Exercise input:
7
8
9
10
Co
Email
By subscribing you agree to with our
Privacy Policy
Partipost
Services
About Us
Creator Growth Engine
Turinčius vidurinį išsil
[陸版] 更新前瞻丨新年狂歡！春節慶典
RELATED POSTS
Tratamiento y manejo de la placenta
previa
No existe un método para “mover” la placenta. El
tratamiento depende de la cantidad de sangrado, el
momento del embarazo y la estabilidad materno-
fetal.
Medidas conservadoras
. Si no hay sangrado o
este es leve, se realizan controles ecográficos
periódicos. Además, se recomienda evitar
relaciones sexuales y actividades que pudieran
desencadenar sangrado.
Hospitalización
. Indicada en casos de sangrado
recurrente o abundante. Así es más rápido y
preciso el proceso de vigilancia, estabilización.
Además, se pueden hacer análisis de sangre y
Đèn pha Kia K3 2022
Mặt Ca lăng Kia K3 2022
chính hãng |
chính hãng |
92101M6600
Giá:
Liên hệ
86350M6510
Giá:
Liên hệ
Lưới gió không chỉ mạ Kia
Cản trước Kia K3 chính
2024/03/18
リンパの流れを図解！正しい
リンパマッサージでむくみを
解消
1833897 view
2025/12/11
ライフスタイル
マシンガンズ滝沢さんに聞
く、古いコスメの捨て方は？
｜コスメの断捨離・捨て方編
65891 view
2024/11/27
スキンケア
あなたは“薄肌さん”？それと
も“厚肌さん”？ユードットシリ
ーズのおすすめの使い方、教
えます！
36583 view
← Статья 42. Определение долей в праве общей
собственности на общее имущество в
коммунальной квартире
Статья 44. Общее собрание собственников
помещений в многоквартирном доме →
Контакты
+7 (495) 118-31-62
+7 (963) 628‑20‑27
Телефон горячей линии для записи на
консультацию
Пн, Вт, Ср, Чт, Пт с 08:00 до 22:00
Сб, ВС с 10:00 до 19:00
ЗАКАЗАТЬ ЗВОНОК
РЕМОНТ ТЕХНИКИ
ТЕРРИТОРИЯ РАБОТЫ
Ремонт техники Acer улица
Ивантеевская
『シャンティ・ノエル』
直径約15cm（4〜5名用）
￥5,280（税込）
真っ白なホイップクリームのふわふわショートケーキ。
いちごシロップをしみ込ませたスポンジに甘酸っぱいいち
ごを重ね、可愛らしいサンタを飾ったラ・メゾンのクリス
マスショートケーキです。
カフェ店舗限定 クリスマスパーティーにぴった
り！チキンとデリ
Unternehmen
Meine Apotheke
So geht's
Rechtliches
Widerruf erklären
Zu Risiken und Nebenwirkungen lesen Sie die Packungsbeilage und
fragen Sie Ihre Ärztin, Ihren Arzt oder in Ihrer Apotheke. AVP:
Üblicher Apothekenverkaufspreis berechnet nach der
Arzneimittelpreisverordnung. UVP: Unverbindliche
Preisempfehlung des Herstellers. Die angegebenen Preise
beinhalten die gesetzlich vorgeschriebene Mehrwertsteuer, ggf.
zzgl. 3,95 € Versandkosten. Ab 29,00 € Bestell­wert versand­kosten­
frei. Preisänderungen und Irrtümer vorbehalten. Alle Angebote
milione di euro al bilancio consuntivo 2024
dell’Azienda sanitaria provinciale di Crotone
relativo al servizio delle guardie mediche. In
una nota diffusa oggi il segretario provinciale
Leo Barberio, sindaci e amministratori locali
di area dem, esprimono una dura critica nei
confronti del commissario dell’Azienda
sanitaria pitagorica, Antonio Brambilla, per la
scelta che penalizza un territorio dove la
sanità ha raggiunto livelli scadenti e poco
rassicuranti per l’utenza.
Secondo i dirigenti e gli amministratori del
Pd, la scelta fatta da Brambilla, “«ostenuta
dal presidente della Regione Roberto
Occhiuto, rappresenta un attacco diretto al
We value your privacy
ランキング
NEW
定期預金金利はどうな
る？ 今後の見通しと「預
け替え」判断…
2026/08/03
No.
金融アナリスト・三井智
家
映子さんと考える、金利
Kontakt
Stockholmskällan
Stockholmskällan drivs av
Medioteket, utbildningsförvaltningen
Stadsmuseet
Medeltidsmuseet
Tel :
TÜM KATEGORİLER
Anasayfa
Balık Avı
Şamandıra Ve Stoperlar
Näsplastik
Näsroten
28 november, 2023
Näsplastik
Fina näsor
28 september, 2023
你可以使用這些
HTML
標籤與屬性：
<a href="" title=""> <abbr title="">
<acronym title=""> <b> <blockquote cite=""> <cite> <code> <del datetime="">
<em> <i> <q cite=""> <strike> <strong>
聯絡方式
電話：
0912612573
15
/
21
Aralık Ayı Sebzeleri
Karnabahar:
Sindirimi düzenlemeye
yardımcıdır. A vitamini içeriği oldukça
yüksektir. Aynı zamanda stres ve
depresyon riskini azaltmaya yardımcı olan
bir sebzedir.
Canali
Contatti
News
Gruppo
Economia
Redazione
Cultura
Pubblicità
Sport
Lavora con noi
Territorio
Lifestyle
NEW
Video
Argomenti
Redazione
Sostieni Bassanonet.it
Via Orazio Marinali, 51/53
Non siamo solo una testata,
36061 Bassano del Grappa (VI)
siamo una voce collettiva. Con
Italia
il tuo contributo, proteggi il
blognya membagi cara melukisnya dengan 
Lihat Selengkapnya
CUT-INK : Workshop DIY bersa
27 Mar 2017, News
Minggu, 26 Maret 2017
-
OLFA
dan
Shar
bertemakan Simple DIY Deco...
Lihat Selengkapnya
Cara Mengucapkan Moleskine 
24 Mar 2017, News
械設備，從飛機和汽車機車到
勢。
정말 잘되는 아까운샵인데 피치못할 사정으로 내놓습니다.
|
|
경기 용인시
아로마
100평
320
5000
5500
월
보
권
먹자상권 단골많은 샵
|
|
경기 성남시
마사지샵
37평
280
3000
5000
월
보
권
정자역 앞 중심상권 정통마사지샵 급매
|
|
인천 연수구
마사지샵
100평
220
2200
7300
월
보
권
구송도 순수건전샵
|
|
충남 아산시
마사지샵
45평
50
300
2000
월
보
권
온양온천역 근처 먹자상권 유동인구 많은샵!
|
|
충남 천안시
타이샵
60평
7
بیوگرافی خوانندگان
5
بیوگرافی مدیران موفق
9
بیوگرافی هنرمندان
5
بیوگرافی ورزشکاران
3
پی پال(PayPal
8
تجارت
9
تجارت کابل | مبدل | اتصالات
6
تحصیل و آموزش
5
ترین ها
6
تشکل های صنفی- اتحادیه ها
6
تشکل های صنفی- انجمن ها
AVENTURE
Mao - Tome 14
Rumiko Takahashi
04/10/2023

Work required: Nothing but the lines above from the one containing "confronti del commissario dell’Azienda" through the one containing "Secondo i dirigenti e gli amministratori del" should appear in the answer, each repeated exactly.

Response:
confronti del commissario dell’Azienda
sanitaria pitagorica, Antonio Brambilla, per la
scelta che penalizza un territorio dove la
sanità ha raggiunto livelli scadenti e poco
rassicuranti per l’utenza.
Secondo i dirigenti e gli amministratori del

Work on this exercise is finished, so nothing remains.